#### Task details
Return a verbatim copy of the passage from the text on beta-blockers, starting with "What are the" and going on through "(low blood pressure)".

#### Text passage
-*-*-

Selective vs Non-selective Beta-blockers

Beta-blockers are divided into two categories: Selective and Non-selective.

Beta-1 selective blockers

Specifically developed to block the β1 receptors, which are found in your heart. Selective beta-blockers are used to treat cardiac conditions since they exclusively activate the β1receptors, which are concentrated in your heart tissue.

These beta-blockers are generally safe to use if you have diabetes because their activity is more specific/selective. They aren't a common therapeutic option for anxiety.

Examples include:

  • Atenolol (brand: Tenormin) 25–100 mg daily
  • Acebutolol 200–800 mg daily
  • Betaxolol 5–20 mg daily
  • Bisoprolol 2.5–20 mg daily
  • Metoprolol tartrate (Lopressor) 100–450 mg daily
    —Taken with or immediately after food
  • Metoprolol succinate extended-release (Toprol XL) 25–100 mg daily
    —Taken with or immediately after food

Beta-1 selective blocker with nitric oxide-dependent vasodilation (widening of your blood vessels)

Non-selective beta-1 and beta-2 blocker

Non-selective beta-blockers can be used to alleviate some physical effects of anxiety in addition to treating specific heart conditions. Non-selective beta-blockers are not considered safe to use if you have diabetes.

  • Nadolol (Corgard) 40-320 mg daily
  • Pindolol 5-30 mg BID (twice a day)
  • Propranolol (Inderal LA, Inderal XL)
    —Inderal LA (long-acting): 80–160 mg daily
    —Inderal XL (extended-release): 80 mg daily
    —May be used for migraines and essential tremors
  • Timolol (Timoptic ophthalmic solution (eye drops)) 10–30 mg BID
    —Used to treat glaucoma (open-angle type) or other eye diseases, such as ocular hypertension

Non-selective beta-blocker and alpha-1 blockers

  • Carvedilol (Coreg, Coreg CR)
    —IR (immediate-release): 6.25–25 mg BID
    —CR (controlled-release): 20–80 mg daily —Taken with food
  • Labetalol 100–1,200 mg BID
    —Drug of choice in pregnancy

What are the Side Effects of Beta-Blockers?

Common adverse effects of these medications include:

  • Decreased heart rate
  • Fatigue
  • Hypotension (low blood pressure)
  • Dizziness
  • Depression
  • Decreased libido (decreased sexual desire)
  • Cold hands and/or feet
  • Weight gain (seen specifically with metoprolol and atenolol)
  • Diarrhea
  • Stomach cramps
  • Nausea
  • Vomiting

What Should I Look Out For When Taking a Beta-Blocker?

Beta-blockers have a black box warning (the strictest warnings for prescriptions) that warns against abruptly discontinuing your beta-blocker because that may increase your risk of a heart attack or other heart problems.

-*-*-

#### Data section
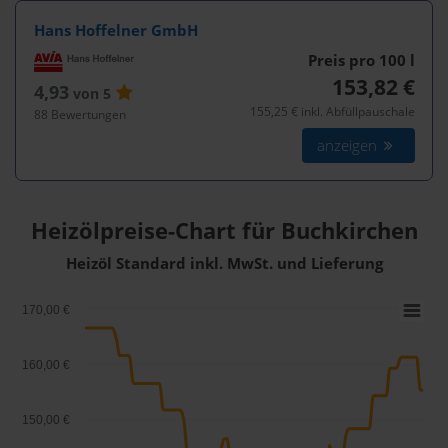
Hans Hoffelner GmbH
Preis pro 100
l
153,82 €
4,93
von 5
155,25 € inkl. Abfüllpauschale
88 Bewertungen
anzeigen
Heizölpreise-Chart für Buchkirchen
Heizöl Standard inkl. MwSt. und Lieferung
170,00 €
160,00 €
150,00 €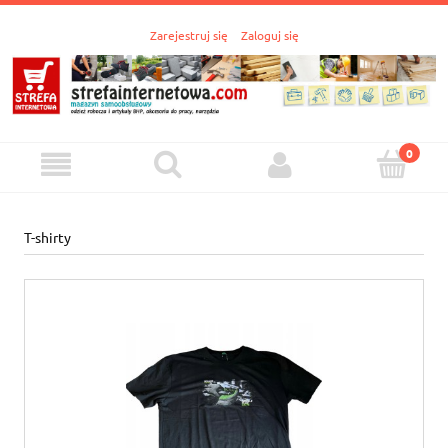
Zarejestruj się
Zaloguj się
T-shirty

-*-*-

#### Response
What are the Side Effects of Beta-Blockers?

Common adverse effects of these medications include:

  • Decreased heart rate
  • Fatigue
  • Hypotension (low blood pressure)